Para usar a droga, fez dívidas e se afastou da família que não aceitava sua condição de vida. Ele fala que até tentativa de homicídio já sofreu. Em tratamento aos 39 anos, R garante que se afastou do vício e enfatiza que reconquistou sua autoestima e vontade de viver.
A influência do namorado fez C, aos 23 anos, entrar no mundo das drogas. Após o fim do relacionamento, a desilusão amorosa foi o ponto de partida para aumentar o vício. “Eu não tinha ânimo para trabalhar e larguei a faculdade. Me entreguei para as drogas”. Ela desabafa que ficou grávida e o bebê faleceu dias após o nascimento. Por consumir drogas durante a gestação, a criança nasceu com problemas respiratórios e alergias.
Ela ressalta que nunca fez dívidas com traficantes, mas, que presenciou cenas muito tristes, como a de um usuário que teve seu couro cabeludo arrancado por causa de R$ 4 reais. “Quando eu não tinha dinheiro eu usava meu corpo e fiz vários favores para consumir a droga”, sinaliza. Com 32 anos, C  procurou ajuda quando estava em alto nível de dependência e abstinência das drogas e agora quer uma nova chance de recomeçar sua história.
Denúncia
Os familiares que sofrem com essas realidades tentam buscar alternativas para não ver esse drama terminar em tragédia. De acordo com o delegado titular do Departamento de Narcóticos (Denarc) de São Luís, Cláudio Mendes Pereira, as pessoas têm medo de denunciar que seus filhos ou parente próximo estão sendo ameaçados por traficantes. Ele afirma que muitos saem da cidade, se escondem ou se refugiam em abrigos sociais com receio de serem atacados na cobrança da dívida. “É raro vir alguém aqui falar que está sofrendo ameaças por traficantes de drogas. As pessoas não têm coragem, o que fazem, às vezes, é denunciar de forma anônima onde estão localizados os pontos de vendas”, explica.   

Uma saída
Na cidade, existem alguns órgãos que atuam no tratamento de dependentes químicos e auxiliam os usuários de drogas a reconstruírem sua vida. O Centro de Atenção Psicossocial (CAPS), por exemplo, é um instrumento do Ministério da Saúde e funciona das 8h às 17h30, em parceria com o Governo do Estado. O local recebe pessoas com alguma dependência ou transtornos mentais associados ao uso de álcool e drogas, ou pessoas que cometeram crimes devido a uso dessas substâncias. Para Marcelo Costa, diretor do CAPS, “o acolhimento é uma forma de tentar reduzir os danos sentidos pelos usuários com o consumo destes entorpecentes, por meio de palestras e atividades com diversos profissionais durante todo o dia na unidade”, esclareceu.

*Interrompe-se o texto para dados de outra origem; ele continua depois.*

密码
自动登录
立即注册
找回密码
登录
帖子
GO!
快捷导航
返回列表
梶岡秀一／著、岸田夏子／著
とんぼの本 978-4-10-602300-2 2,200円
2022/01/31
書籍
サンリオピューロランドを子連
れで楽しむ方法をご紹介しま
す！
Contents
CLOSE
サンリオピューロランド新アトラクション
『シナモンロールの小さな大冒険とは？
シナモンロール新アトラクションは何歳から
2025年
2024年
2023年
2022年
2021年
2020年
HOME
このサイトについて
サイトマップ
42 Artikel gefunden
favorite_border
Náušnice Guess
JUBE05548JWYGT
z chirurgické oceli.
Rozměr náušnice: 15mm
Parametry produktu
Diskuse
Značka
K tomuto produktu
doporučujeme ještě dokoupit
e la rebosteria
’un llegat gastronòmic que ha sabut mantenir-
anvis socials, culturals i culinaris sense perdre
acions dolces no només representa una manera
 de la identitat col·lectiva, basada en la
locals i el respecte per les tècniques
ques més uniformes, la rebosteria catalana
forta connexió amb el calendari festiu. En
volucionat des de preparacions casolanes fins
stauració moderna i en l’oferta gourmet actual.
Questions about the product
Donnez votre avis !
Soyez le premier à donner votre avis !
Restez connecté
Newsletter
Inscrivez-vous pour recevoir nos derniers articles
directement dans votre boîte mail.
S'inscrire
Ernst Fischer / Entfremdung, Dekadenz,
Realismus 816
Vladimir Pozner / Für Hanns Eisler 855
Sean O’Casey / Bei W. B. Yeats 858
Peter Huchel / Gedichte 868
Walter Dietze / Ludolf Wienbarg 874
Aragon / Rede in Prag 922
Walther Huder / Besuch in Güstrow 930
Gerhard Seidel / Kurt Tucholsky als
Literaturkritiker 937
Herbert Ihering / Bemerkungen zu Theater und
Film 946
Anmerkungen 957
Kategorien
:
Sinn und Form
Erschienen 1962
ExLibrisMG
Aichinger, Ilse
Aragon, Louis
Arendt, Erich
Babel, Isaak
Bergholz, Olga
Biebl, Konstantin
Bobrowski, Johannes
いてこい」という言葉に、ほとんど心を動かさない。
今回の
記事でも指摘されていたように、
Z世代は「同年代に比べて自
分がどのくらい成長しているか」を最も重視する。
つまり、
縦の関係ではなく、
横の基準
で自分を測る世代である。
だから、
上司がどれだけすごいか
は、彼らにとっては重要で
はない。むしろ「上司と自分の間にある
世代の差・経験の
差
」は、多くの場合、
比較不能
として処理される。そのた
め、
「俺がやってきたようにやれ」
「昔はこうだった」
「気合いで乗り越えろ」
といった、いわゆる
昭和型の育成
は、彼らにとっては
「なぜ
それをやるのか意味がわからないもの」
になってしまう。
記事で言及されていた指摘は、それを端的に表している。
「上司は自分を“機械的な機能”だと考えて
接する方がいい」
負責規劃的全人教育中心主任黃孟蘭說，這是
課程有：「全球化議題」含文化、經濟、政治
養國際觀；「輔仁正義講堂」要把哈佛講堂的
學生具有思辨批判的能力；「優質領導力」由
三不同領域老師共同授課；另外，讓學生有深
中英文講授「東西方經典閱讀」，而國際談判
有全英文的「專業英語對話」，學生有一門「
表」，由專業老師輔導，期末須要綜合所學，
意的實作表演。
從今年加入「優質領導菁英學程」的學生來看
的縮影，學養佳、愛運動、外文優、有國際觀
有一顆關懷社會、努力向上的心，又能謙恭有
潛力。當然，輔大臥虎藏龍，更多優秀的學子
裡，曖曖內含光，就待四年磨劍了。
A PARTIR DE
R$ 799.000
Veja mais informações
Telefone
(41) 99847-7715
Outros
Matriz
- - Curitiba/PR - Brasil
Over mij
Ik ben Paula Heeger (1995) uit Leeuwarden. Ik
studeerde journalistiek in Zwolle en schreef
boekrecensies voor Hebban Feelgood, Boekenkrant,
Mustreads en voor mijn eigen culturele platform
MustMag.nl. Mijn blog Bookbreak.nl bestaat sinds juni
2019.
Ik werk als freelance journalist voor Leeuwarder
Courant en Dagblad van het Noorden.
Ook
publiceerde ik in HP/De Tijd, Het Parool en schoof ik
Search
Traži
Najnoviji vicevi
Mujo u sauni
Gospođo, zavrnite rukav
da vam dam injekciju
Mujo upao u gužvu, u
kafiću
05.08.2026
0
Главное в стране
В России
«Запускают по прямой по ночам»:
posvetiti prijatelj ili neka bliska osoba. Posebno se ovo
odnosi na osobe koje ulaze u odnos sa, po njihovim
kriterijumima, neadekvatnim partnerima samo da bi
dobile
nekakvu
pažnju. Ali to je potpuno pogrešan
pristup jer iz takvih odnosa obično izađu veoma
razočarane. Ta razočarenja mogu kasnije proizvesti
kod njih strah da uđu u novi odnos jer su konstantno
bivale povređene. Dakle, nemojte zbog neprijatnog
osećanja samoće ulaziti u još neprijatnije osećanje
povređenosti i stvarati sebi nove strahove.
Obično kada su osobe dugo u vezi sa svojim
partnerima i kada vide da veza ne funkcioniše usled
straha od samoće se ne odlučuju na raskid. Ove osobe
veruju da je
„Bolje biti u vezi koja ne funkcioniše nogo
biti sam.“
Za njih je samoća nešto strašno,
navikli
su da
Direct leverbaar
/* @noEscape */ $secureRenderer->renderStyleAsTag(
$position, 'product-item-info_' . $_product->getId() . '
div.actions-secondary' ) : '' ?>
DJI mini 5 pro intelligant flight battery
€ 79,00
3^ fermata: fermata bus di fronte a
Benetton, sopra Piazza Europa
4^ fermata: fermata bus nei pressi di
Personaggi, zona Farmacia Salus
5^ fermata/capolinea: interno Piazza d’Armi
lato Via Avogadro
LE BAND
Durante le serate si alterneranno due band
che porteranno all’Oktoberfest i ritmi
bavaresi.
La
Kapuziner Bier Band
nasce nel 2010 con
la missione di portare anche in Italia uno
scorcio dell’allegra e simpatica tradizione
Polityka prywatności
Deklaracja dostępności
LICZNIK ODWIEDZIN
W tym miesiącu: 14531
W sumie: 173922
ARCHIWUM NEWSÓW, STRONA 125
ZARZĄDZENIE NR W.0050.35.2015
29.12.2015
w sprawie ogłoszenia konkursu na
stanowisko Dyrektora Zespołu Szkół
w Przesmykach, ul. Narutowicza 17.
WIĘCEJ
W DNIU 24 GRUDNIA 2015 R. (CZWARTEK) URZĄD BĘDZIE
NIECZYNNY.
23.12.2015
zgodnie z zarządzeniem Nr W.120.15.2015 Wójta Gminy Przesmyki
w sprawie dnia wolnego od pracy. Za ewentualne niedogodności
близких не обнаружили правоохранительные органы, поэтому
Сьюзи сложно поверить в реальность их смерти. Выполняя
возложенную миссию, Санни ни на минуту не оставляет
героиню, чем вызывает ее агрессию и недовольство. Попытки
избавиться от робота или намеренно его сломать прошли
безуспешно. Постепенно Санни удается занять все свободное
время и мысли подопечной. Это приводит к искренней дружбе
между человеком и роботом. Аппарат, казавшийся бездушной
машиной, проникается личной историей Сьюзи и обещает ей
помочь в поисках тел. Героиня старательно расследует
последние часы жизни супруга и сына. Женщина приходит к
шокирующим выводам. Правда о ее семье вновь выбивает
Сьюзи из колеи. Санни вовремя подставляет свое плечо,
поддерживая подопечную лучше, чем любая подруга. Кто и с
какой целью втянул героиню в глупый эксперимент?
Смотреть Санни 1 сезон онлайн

Ele disse ainda que muitas pessoas chegam deprimidas ou agressivas e após o diagnóstico são medicados, com recomendação individual, para melhorar o sono, o ânimo e diminuir as lesões causadas pela droga.
Já quem busca um tratamento mais intenso deve ir ao Hospital Nina Rodrigues, que encaminha as pessoas para a Unidade de Acolhimento Transitório. Na UAT, elas ficam 30 dias e são acompanhadas por psicólogos, enfermeiros, médicos, fisioterapeutas, assistentes sociais, entre outros.
Vale lembrar que a Secretaria Municipal da Criança e Assistência Social (Semcas), também realiza um trabalho com pessoas em situação de vulnerabilidade, como crianças e adolescentes que trabalham na rua ou que escolheram viver na rua por terem os laços familiares rompidos. Neste caso, envolvidos com drogas são orientados para os órgãos de acolhimento.